• **PROBLEM TO WORK ON**:
Which lines in the records below contain the word "نابارور"? Return each of them.

• **DATA**:

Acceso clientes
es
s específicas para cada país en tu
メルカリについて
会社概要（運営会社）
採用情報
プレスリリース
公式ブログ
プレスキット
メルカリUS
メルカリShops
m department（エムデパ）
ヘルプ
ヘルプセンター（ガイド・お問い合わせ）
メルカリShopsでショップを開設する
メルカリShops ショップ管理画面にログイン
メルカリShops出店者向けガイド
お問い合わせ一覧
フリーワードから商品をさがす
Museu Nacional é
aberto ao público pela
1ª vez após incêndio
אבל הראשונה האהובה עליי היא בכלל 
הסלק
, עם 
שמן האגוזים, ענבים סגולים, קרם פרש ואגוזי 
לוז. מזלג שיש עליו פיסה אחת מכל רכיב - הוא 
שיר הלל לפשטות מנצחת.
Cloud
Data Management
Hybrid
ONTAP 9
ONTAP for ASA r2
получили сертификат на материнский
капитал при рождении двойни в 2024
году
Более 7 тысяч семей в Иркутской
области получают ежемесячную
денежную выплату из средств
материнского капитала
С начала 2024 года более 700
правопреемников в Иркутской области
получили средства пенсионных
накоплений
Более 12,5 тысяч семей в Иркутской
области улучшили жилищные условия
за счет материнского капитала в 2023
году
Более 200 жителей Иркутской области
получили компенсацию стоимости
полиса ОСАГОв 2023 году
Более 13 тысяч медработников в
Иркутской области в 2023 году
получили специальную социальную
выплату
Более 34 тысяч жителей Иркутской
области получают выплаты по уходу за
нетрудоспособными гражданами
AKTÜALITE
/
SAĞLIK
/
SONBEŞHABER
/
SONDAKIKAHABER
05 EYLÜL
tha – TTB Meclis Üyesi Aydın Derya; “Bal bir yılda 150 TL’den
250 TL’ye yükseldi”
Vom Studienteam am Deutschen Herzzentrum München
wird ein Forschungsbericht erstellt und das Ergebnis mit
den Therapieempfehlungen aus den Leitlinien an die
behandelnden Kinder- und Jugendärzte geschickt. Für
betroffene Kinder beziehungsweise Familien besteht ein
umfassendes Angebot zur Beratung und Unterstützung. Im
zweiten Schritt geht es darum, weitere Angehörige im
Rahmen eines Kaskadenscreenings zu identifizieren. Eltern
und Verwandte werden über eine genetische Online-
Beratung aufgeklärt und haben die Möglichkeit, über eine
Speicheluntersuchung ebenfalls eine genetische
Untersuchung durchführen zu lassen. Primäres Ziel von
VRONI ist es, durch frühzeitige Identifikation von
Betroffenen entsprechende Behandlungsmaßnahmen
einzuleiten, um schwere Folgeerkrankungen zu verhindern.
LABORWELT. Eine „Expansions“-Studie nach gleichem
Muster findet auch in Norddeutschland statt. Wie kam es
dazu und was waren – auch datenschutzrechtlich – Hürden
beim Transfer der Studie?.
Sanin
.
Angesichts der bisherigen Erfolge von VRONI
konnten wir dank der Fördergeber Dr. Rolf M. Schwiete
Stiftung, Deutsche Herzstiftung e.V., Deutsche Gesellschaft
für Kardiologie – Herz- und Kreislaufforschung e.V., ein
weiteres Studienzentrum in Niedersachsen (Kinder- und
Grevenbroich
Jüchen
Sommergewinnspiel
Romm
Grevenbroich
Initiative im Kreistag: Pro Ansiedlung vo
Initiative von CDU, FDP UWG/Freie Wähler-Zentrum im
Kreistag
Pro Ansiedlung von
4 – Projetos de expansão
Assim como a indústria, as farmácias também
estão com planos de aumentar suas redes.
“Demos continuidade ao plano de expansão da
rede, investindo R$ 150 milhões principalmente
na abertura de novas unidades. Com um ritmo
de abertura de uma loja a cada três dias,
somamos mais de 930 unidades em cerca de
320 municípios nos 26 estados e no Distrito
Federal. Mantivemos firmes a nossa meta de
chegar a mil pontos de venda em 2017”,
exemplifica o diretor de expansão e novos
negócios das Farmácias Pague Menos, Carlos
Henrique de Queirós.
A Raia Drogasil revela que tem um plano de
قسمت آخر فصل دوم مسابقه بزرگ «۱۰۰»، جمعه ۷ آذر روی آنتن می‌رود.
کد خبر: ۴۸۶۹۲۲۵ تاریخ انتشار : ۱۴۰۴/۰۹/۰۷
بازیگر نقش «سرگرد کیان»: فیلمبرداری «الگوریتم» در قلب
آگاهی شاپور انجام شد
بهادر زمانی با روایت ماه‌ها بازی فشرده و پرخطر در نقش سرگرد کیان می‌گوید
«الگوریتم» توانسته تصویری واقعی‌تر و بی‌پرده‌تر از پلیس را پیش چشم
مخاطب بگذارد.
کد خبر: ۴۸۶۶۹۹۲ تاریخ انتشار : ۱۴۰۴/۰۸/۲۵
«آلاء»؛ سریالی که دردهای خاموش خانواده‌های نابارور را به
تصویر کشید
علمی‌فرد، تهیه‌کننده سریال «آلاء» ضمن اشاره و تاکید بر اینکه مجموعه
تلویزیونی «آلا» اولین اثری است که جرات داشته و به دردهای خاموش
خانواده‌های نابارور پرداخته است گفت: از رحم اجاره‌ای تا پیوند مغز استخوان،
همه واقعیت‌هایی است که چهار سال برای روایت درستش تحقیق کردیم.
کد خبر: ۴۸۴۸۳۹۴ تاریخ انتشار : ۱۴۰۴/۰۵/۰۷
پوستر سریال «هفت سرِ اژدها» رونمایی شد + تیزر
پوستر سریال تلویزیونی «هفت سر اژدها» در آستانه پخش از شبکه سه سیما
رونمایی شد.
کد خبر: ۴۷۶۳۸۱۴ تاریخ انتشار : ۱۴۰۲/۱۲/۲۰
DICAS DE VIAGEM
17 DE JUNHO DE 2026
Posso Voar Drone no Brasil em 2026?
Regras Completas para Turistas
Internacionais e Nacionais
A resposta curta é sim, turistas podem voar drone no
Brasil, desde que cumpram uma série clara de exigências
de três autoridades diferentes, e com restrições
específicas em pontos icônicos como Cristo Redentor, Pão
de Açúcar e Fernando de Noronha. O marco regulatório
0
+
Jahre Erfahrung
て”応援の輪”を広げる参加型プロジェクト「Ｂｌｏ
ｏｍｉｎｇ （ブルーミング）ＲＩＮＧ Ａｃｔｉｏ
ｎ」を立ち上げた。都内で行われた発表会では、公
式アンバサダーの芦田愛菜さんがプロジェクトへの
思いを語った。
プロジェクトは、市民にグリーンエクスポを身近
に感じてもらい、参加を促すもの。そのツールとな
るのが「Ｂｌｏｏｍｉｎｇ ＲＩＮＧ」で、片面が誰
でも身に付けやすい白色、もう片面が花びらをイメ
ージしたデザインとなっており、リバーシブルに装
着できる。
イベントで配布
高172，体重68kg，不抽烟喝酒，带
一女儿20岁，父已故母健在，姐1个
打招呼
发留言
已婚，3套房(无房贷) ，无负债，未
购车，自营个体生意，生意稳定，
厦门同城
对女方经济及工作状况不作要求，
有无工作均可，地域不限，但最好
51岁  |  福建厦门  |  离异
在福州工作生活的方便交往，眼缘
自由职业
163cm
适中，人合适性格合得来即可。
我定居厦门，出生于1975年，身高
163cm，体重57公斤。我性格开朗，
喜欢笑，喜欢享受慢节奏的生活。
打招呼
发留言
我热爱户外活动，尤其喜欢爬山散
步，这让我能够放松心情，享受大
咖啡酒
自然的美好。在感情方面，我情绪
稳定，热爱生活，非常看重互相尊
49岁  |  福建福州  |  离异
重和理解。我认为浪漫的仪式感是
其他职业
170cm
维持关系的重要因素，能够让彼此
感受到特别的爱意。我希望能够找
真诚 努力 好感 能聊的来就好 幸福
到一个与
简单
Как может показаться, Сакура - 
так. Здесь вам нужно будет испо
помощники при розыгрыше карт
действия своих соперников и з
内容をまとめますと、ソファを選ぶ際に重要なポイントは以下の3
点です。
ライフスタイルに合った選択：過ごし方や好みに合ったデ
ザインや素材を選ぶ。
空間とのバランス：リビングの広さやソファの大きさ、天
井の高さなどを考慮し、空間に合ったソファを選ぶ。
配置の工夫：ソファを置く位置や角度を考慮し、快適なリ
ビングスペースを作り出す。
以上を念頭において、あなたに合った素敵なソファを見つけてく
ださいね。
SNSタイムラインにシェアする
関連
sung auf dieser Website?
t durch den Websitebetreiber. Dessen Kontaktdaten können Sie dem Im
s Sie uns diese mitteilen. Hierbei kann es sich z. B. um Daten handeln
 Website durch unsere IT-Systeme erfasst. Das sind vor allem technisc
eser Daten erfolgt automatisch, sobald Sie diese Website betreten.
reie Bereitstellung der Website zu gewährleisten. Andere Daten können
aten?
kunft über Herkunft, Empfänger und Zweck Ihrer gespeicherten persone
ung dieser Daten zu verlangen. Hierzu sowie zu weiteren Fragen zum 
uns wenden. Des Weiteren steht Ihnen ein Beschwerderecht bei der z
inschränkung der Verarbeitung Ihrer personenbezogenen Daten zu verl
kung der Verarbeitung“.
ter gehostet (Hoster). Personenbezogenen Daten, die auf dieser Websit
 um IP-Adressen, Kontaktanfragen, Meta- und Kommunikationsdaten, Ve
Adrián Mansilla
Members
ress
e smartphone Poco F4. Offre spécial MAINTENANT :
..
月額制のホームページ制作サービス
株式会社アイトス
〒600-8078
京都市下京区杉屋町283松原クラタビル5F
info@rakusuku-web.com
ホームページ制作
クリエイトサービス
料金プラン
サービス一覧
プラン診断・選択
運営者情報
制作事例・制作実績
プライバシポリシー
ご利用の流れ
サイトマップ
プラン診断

• **EXERCISE ANSWER**:
«آلاء»؛ سریالی که دردهای خاموش خانواده‌های نابارور را به
خانواده‌های نابارور پرداخته است گفت: از رحم اجاره‌ای تا پیوند مغز استخوان،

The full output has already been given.